Work to be completed: Quote the listing below from the line holding "After their last" through the line holding "At how many", including both of those lines. Leave the pictures out of your answer.

Records shown:

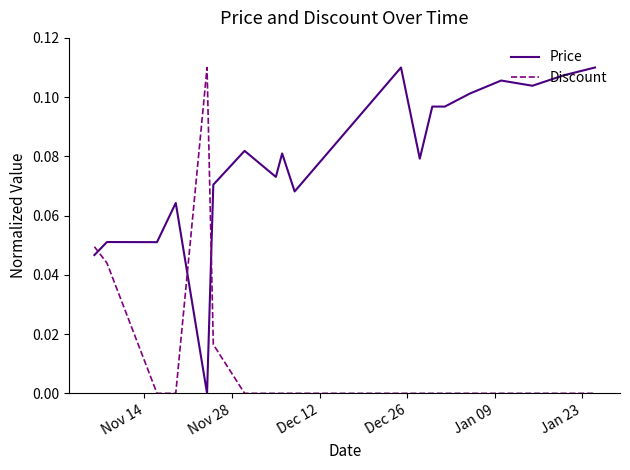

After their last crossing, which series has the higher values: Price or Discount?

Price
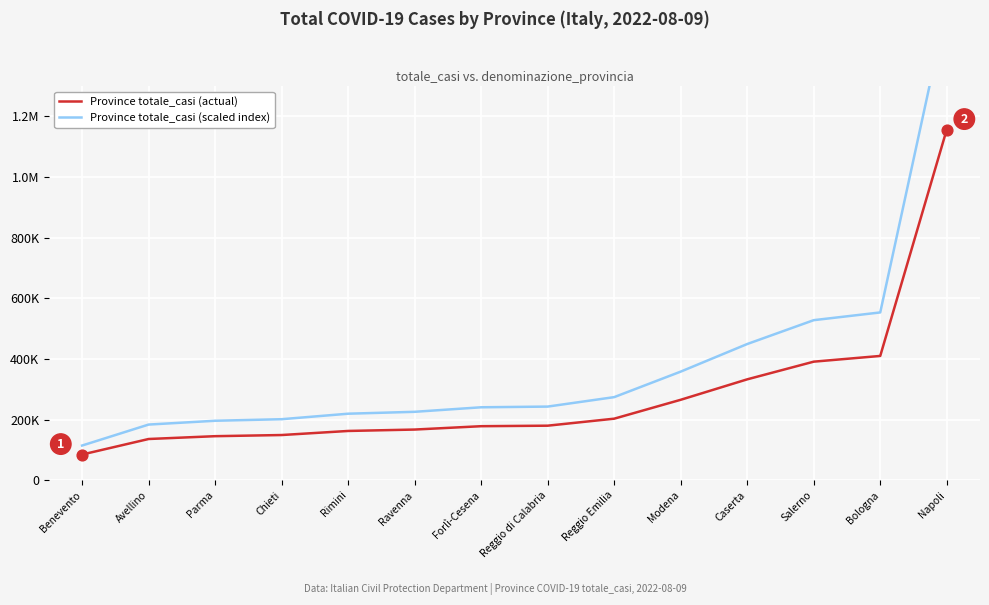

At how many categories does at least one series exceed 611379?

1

* * *

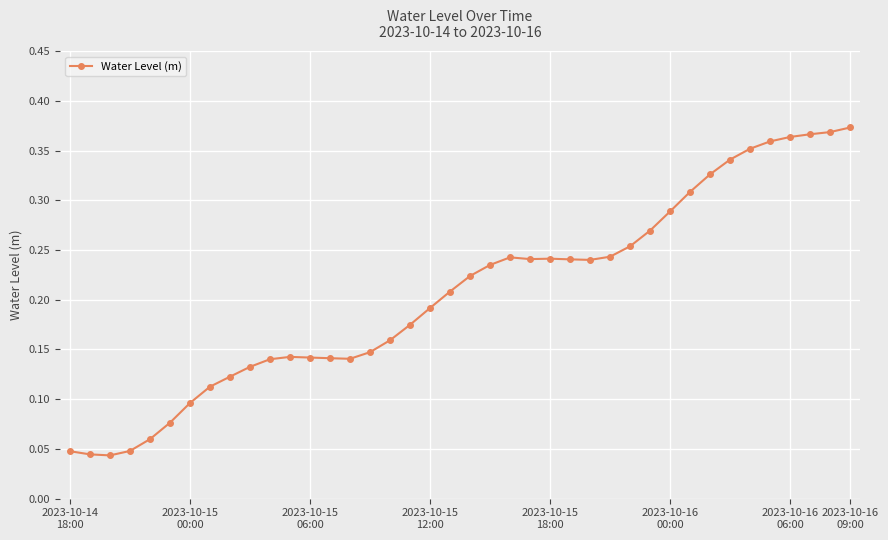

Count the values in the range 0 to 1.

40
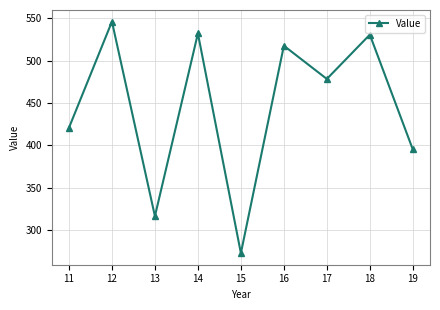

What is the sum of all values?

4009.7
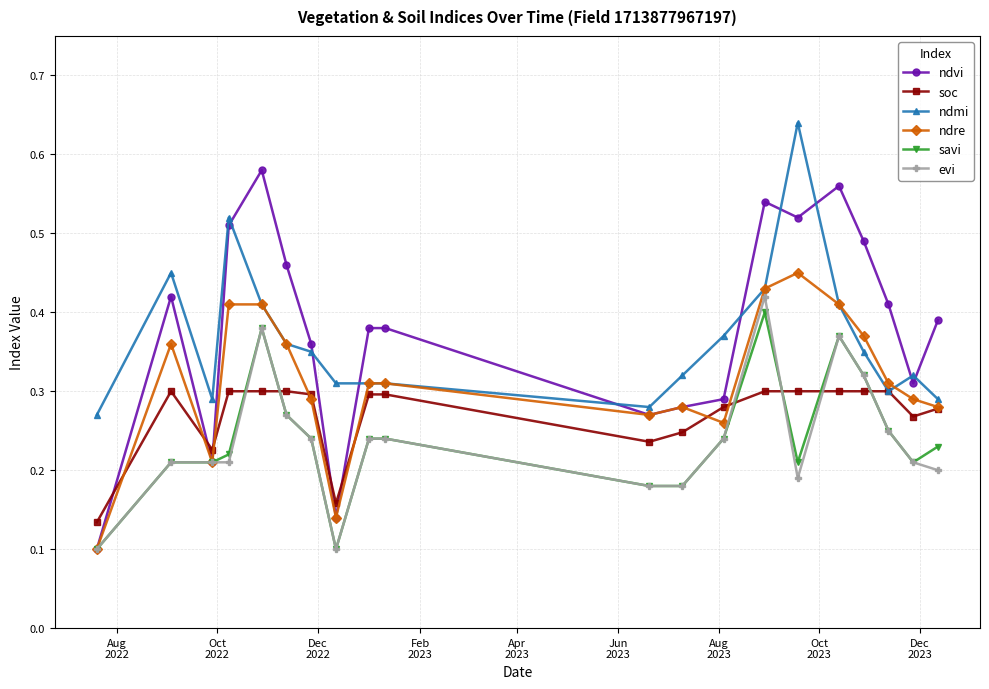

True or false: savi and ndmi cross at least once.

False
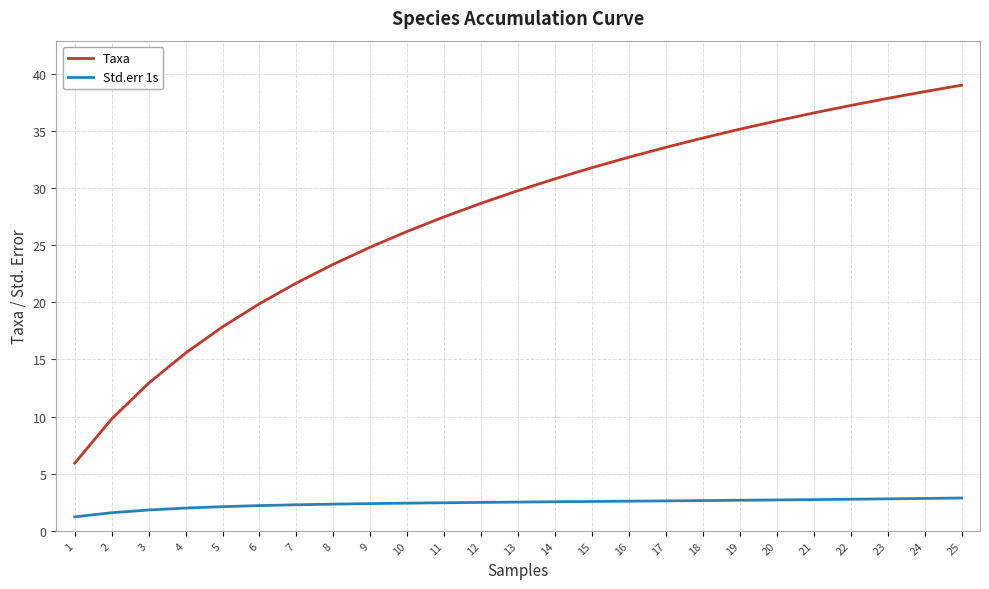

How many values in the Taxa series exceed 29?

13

Worked solution:
After their last crossing, which series has the higher values: Price or Discount?

Price

At how many categories does at least one series exceed 611379?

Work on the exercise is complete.